(DATA FOR THIS TASK)

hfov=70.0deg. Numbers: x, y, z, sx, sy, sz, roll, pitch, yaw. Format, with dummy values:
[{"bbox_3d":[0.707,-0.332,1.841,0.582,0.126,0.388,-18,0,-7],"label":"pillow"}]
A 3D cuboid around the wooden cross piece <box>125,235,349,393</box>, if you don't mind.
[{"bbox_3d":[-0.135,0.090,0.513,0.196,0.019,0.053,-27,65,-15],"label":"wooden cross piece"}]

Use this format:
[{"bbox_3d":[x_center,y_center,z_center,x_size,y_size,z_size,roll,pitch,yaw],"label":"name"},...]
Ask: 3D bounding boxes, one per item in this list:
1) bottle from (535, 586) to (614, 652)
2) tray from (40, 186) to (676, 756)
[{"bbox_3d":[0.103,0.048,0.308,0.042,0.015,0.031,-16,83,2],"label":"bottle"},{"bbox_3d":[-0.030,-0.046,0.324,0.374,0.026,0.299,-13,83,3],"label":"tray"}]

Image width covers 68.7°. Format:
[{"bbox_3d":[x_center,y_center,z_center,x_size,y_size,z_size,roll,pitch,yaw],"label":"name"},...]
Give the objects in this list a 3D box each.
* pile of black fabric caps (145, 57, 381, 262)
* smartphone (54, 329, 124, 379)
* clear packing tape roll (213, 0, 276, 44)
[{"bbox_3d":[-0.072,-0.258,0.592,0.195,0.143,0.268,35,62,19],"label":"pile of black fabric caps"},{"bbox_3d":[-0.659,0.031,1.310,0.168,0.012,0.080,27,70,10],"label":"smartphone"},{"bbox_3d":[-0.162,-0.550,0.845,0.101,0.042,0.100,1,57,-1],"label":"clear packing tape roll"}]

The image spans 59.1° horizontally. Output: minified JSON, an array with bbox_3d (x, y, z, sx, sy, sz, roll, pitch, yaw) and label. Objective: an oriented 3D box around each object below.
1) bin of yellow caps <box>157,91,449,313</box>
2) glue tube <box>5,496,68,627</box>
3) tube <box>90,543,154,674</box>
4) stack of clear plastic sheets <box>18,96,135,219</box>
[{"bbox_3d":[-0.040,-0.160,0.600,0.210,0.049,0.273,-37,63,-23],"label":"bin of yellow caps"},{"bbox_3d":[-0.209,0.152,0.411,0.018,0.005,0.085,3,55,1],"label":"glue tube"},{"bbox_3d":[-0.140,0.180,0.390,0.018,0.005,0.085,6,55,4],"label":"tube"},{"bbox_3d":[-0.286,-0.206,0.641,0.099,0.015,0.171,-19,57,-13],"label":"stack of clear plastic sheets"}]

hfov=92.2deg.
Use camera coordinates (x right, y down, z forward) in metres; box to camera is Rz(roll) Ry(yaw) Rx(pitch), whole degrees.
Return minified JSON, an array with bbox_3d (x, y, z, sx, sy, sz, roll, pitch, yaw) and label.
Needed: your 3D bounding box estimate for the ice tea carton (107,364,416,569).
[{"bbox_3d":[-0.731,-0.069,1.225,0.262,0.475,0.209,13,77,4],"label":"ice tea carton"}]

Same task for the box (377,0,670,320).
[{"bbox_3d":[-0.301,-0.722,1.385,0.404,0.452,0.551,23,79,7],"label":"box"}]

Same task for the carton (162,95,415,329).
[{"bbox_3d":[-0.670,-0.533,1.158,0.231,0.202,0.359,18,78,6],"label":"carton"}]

(End DATA FOR THIS TASK)

Lines with "JSON": return each one from the data above.

The image spans 59.1° horizontally. Output: minified JSON, an array with bbox_3d (x, y, z, sx, sy, sz, roll, pitch, yaw) and label. Objective: an oriented 3D box around each object below.
Return minified JSON, an array with bbox_3d (x, y, z, sx, sy, sz, roll, pitch, yaw) and label.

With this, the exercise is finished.